L'esperienza ha infatti dimostrato - si conclude - che i risultati di elezioni vere ha dato finora solo «risultati deludenti», come insegnano quelle a Gaza, nel Libano, in Iraq. Aihimè! La seconda cosa che è emersa è invece sorprendente: a livello politico l'Occidente, e in particolare l'Europa che pure è contigua al nord Africa, di cosa sia la società araba del 21mo secolo non sa praticamente niente. E perciò ha potuto continuare a minacciare l'arrivo di Ahmadinejad fino a Rabat, se solo ci si permetteva di rimuovere i locali giannizzeri. La politica, non solo quella di destra, ha continuato a nutrirsi di tutti i possibili stereotipi e le idee dei suoi esponenti sono il frutto di una sconfinata, distratta ignoranza.

Su tutto: sull'Islam, considerato come un blocco monolitico anziché come è un mondo estremamente variegato, come e più di quello cattolico: sia dal punto di vista religioso (nessuno sembra aver mai avuto la curiosità di leggere e approfondire il Corano) che culturale; su cosa pensano davvero le donne, sui loro movimenti reali, sulla nuova assai interessante ricerca femminista in atto in molti paesi e che coinvolge persino le teologhe; sulla letteratura. Al di là dei più noti - il premio Nobel Naguib Mahfouz, dell'autore di Palazzo Yacobian, Alaa al Aswarny, poco o niente si sa (qualcosa è stata tradotta solo in Inghilterra ) della nuova ondata di giovanissimi prolifici autori egiziani, arrabbiati e delusi ma non Fratelli Musulmani, la «generazione 1990», come viene chiamata, che non fa parte dell'élite ma proviene dalla «città dei funghi», il suburbio abusivo di case fai da te, costruite una sull'altra, senza fogne né servizi igenici, che corrisponde al 60% dell'espansione urbana del Cairo.

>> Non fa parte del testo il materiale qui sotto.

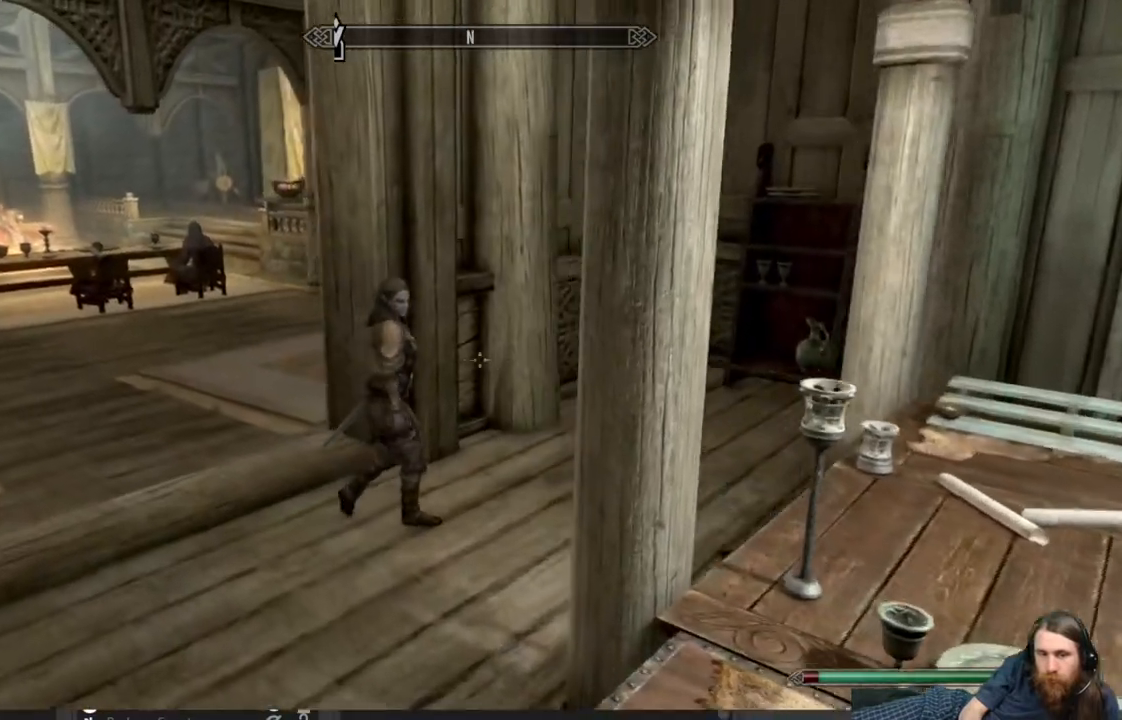
{"buttons": [], "left_stick": "up-left", "right_stick": "right", "events": [[83, "right_stick", "right"]]}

E poi il proliferare delle TV arabe, non solo Al Jazeera, ma una miriade di stazioni che hanno cambiato l'immaginario dei giovani, così come Internet, che solo ora ci si accorge quanto abbia inciso. Chi si era accorto dei bloggers, che non erano una rete di studenti distaccati, visto che il 6 di aprile scorso hanno celebrato l'anniversario delle lotte operaie di Helwan che hanno scosso l'Egitto, senza che dal sindacato europeo venisse molto di più che un saluto di incoraggiamento? Forse sarebbe ora di rendere merito ai militanti del Forum Sociale Mondiale, che in questi giorni tiene il suo appuntamento a Dakar, e che nei dieci anni che sono seguiti al primo raduno a Porto Alegre, hanno tessuto - ignorati dalla politica istituzionale - un prezioso tessuto di rapporti con la sconosciuta società civile araba, promuovendo i Forum regionali nel Mashrak e nel Maghreb, primi embrioni di una nuova opposizione laica e strumenti di dialogo non subalterno con il resto del pianeta.

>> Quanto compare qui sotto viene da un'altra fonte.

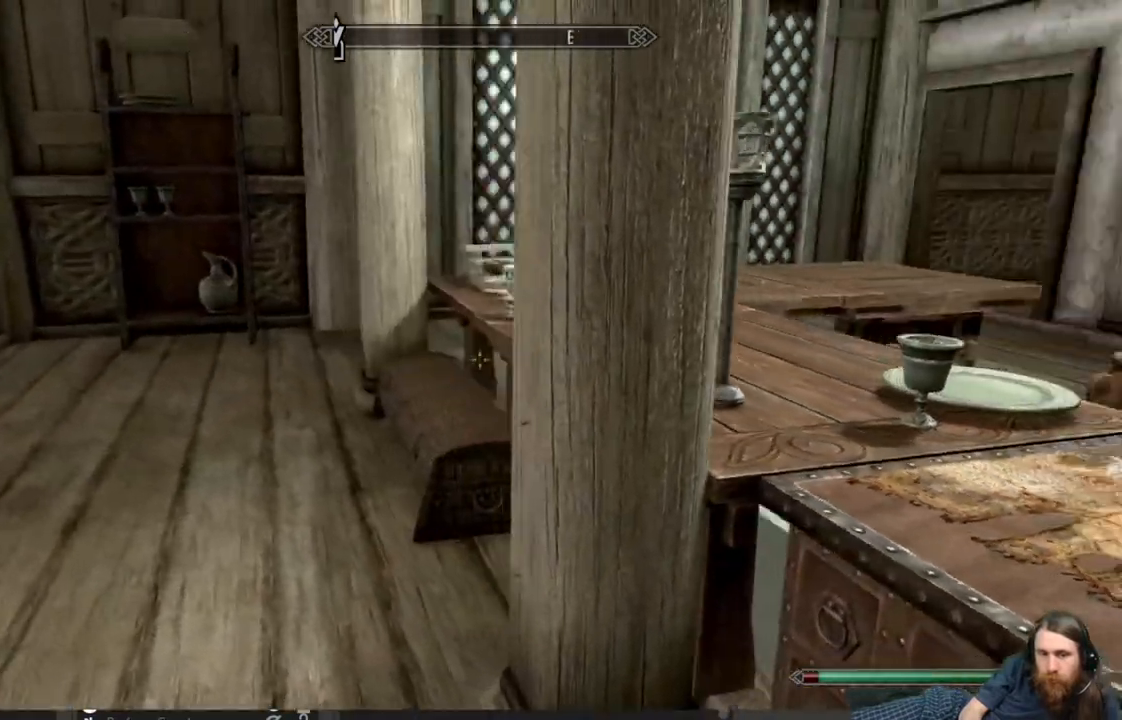
{"buttons": [], "left_stick": "center", "right_stick": "center", "events": [[33, "right_stick", "center"], [200, "left_stick", "left"], [317, "left_stick", "center"]]}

Non c'è ancora, in Egitto, è vero, una compiuta alternativa politica al regime, ma c'è una opposizione sociale, che nulla ha a che vedere coi Fratelli Musulmani, e invece piuttosto con il sedimento lasciato da Kifaya (Basta!), il movimento che si era attivato in occasione delle elezioni del 2005, animato anche dagli eredi non ancora liquidati del marxismo egiziano,e soprattutto dai nuovi sindacati indipendenti e da un proliferare di Ong. È di qui che occorrerebbe partire. E per concludere: l'Europa. Da 39 anni ha lanciato il dialogo euro mediterraneo. Dal 1972 a oggi, passando per l'assai conclamato accordo di Barcellona del 1995, fino al bluff del presidente Sarkozy di due anni fa, ha cercato di gettar ponti sul solco che divide la sponda nord e quella sud del Mediterraneo, la frontiera più drammatica del mondo (un divario nel reddito procapite di 1 a 14, assai peggio di quello pur tremendo fra Messico e Stati Uniti, che è «solo» dell'1/6).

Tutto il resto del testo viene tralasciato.